■ What you will do
Below are entries. Reproduce exactly the lines between the line holding "3: (507, 175, 5.83)" and the line holding "16: (313, 79, 1.11)", inclusive, and only those.

■ Records for the exercise

=== Section Start ===

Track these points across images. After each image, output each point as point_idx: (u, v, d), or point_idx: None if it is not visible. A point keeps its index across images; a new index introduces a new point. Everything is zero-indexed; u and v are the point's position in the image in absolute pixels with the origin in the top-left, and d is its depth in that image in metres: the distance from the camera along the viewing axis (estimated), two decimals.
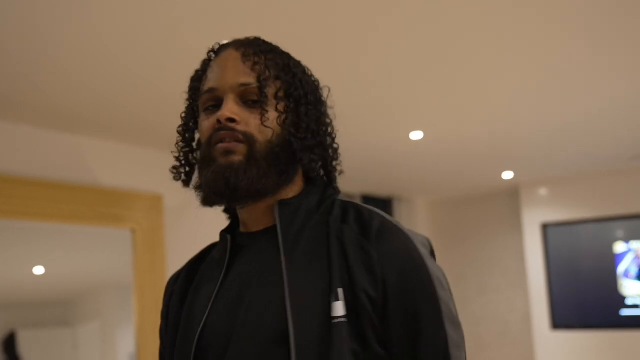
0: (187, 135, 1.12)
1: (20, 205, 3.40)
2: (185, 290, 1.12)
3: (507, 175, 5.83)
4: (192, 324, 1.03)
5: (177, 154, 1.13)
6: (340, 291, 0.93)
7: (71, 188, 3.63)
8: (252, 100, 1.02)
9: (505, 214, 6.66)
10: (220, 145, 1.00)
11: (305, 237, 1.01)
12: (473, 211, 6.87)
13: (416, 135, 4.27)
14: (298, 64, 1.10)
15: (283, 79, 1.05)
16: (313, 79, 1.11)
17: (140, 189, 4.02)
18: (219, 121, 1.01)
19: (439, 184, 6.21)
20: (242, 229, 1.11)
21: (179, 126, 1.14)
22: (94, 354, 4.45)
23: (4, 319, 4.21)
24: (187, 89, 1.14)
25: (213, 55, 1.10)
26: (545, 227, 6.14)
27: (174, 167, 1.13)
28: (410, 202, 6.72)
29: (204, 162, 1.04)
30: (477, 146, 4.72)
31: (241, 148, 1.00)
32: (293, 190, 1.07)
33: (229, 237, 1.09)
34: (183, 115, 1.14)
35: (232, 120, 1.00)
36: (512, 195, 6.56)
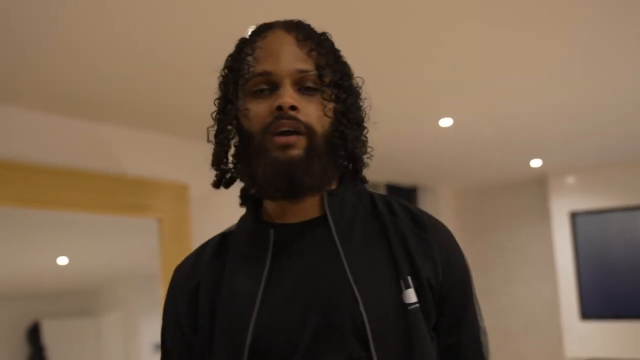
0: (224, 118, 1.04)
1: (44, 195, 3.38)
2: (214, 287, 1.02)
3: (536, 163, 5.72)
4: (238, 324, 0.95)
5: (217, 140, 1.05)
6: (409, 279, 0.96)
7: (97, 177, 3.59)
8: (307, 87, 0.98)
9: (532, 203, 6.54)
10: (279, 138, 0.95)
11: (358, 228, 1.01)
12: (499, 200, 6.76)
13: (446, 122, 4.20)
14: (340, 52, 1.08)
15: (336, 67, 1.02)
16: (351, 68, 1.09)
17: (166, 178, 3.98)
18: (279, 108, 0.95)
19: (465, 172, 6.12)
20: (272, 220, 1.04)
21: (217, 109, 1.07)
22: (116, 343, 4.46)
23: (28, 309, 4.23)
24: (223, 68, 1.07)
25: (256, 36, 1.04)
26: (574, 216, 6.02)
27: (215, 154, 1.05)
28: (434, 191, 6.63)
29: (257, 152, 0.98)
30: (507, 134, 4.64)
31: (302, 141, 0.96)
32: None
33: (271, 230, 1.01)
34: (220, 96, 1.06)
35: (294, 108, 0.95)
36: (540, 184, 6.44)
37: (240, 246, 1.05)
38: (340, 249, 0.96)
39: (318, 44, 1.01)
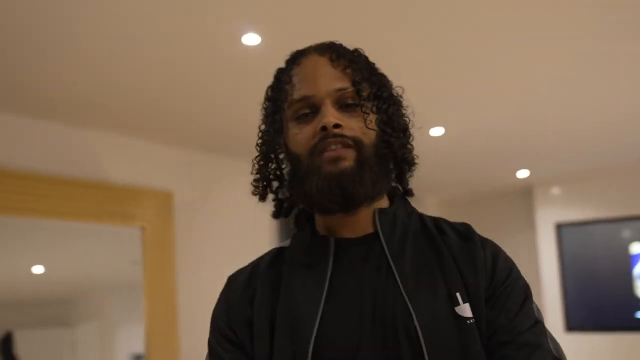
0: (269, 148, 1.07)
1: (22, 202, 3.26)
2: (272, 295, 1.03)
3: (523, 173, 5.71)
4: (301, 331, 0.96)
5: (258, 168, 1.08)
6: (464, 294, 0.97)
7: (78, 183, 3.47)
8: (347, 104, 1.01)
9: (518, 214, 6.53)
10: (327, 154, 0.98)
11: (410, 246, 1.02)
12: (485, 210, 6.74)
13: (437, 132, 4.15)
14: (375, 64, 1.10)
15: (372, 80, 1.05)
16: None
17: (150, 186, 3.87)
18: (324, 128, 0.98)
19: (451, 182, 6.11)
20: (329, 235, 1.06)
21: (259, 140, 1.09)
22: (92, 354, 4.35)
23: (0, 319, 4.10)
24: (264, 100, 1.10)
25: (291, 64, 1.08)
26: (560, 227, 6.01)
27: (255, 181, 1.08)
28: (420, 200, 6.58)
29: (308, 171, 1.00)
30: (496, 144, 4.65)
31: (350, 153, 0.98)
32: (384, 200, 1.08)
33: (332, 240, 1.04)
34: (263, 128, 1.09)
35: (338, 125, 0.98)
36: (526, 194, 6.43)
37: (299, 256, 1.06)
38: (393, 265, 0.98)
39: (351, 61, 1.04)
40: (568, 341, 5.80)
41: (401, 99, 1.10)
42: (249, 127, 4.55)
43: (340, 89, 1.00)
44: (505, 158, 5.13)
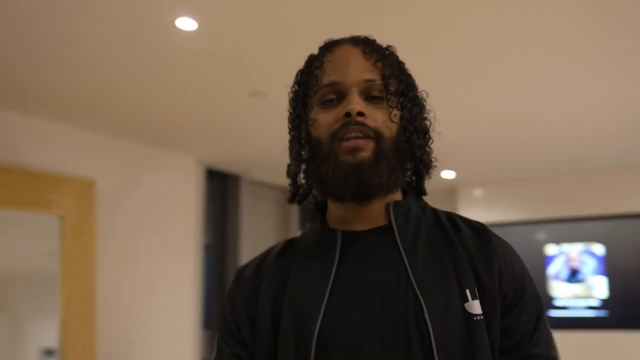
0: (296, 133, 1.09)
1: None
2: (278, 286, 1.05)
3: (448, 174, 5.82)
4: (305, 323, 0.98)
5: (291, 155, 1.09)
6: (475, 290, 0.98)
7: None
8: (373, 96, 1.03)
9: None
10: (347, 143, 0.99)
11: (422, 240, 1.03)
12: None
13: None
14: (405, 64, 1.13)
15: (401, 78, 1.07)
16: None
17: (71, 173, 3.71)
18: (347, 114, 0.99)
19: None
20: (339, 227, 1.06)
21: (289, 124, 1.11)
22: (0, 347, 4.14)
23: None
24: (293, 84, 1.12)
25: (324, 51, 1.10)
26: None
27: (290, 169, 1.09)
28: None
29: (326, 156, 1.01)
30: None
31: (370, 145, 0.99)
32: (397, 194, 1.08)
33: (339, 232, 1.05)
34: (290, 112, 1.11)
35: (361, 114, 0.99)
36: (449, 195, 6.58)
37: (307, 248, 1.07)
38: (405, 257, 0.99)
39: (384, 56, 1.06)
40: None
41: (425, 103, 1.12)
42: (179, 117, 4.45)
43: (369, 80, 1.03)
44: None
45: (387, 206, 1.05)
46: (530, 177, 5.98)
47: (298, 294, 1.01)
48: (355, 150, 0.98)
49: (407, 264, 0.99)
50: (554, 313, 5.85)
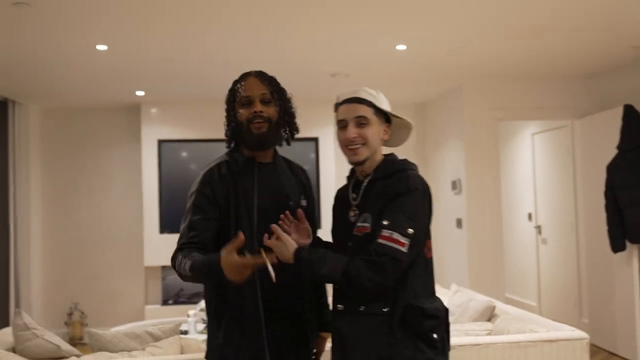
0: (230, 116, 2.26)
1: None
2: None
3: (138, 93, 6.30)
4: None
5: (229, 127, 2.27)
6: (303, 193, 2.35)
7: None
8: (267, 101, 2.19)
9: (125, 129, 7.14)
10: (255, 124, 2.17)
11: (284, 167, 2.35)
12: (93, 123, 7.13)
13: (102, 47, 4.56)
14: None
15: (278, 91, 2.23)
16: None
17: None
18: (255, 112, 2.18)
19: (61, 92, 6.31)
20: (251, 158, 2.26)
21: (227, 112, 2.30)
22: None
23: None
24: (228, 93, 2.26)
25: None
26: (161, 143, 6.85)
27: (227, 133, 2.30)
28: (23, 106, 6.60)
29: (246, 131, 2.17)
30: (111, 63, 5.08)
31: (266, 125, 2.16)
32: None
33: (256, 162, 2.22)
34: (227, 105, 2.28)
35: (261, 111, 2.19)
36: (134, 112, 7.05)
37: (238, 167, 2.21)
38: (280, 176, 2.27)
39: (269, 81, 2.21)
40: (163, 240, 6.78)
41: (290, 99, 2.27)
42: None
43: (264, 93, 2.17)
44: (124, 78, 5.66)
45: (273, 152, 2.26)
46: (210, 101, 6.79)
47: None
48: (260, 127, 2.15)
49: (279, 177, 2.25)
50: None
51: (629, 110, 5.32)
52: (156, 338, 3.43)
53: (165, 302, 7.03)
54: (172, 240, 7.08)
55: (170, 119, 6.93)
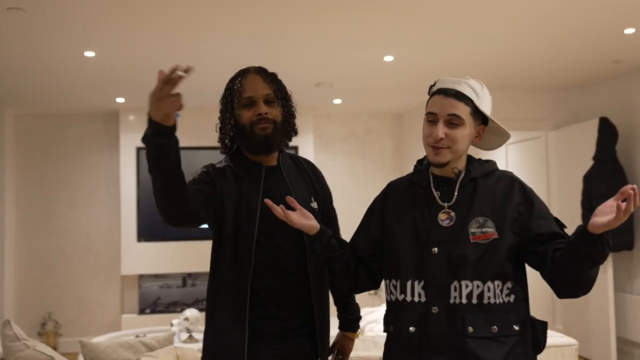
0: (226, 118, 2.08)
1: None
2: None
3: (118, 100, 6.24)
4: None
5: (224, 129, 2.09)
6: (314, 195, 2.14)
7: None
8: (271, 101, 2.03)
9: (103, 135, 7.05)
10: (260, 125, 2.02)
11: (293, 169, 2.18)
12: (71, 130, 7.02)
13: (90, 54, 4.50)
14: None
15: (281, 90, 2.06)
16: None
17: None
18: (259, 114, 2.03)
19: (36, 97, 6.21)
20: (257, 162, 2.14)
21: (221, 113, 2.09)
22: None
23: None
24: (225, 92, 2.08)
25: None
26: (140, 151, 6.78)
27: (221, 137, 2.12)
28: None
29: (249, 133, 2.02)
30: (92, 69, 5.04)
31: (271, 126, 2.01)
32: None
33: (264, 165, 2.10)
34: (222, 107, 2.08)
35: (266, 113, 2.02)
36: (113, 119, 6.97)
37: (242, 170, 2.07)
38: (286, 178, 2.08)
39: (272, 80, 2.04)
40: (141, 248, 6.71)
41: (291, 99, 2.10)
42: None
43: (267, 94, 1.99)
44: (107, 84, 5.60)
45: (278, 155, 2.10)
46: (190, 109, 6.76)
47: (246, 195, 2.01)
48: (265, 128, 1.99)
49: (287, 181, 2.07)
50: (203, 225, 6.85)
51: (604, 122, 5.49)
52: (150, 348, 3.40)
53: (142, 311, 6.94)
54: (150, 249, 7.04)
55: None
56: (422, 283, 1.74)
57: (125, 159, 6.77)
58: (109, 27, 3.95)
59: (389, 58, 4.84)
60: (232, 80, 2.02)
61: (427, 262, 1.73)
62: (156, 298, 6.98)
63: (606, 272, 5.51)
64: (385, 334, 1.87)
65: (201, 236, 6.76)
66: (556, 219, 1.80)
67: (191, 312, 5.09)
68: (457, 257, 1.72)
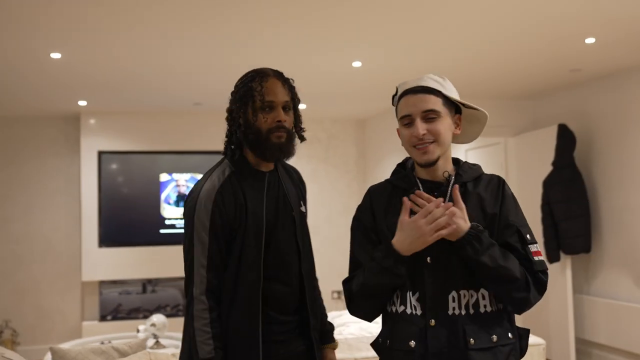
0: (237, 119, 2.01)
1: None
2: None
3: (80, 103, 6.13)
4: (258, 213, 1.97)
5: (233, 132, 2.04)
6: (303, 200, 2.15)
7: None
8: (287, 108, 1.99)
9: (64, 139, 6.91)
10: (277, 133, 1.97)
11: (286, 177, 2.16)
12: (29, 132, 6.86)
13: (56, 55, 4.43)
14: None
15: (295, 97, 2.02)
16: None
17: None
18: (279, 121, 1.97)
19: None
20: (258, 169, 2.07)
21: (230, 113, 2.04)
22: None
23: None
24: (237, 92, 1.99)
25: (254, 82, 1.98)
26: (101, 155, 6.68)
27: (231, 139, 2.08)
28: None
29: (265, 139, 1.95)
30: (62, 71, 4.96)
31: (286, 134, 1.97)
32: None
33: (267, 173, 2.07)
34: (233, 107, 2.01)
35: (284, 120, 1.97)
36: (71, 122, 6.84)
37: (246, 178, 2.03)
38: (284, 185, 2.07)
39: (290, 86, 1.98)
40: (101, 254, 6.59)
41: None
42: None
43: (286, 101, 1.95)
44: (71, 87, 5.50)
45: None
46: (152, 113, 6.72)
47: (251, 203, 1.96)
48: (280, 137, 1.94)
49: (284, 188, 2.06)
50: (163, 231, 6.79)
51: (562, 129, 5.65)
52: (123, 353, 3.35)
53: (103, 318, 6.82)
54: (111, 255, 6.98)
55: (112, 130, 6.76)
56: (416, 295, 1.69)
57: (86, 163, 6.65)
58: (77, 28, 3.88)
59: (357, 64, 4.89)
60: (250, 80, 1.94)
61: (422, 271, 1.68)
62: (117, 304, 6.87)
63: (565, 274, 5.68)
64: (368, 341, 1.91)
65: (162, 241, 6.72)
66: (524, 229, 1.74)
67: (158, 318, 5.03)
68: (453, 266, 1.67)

=== Section End ===
=== Section Start ===

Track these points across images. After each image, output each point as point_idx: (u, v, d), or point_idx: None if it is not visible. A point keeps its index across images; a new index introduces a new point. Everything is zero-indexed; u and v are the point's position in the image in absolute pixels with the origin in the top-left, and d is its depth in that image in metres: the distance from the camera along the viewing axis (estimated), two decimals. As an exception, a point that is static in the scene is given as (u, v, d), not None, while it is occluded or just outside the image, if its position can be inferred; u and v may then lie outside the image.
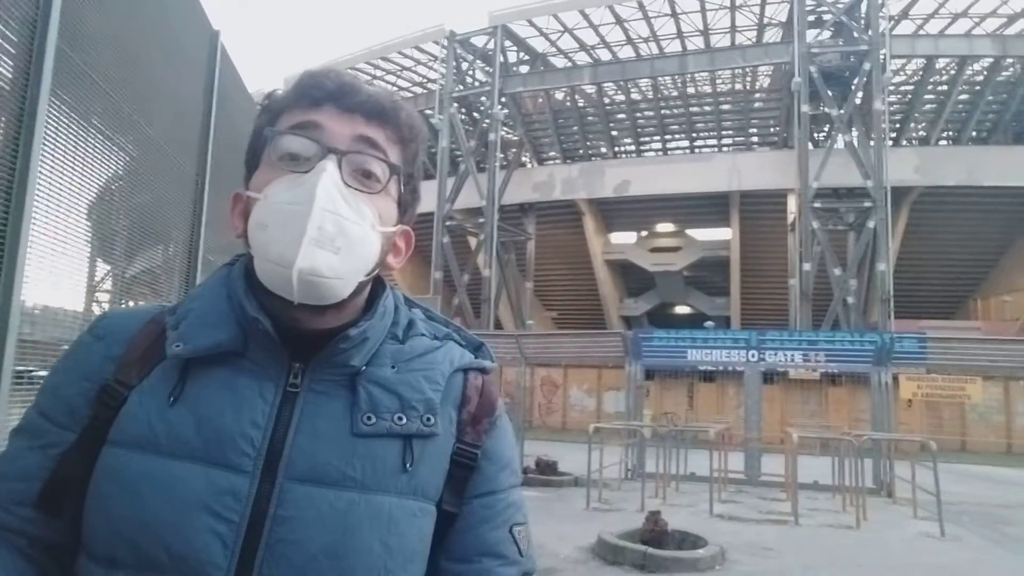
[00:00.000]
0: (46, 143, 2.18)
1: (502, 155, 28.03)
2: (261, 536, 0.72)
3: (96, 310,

=== Section End ===
=== Section Start ===

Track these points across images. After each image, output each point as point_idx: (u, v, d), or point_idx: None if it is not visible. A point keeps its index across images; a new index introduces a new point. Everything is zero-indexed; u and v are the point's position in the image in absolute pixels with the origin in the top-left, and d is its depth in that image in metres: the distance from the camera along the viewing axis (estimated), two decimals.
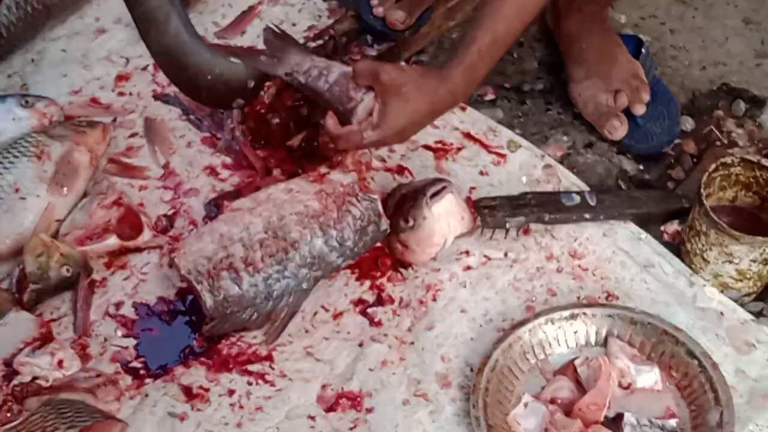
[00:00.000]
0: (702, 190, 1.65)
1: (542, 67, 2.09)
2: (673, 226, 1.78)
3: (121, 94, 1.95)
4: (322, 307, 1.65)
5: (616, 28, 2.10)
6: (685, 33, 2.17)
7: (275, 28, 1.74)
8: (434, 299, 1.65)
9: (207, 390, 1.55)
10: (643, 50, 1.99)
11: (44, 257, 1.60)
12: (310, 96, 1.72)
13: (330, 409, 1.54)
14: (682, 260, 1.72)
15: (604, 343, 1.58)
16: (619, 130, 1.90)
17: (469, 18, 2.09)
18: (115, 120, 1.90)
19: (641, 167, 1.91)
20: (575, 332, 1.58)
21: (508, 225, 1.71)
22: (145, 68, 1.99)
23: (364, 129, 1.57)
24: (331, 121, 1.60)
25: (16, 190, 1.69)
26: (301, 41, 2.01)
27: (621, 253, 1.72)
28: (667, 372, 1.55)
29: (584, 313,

=== Section End ===

■ Reply
3: (507, 175, 5.83)
4: (192, 324, 1.03)
5: (177, 154, 1.13)
6: (340, 291, 0.93)
7: (71, 188, 3.63)
8: (252, 100, 1.02)
9: (505, 214, 6.66)
10: (220, 145, 1.00)
11: (305, 237, 1.01)
12: (473, 211, 6.87)
13: (416, 135, 4.27)
14: (298, 64, 1.10)
15: (283, 79, 1.05)
16: (313, 79, 1.11)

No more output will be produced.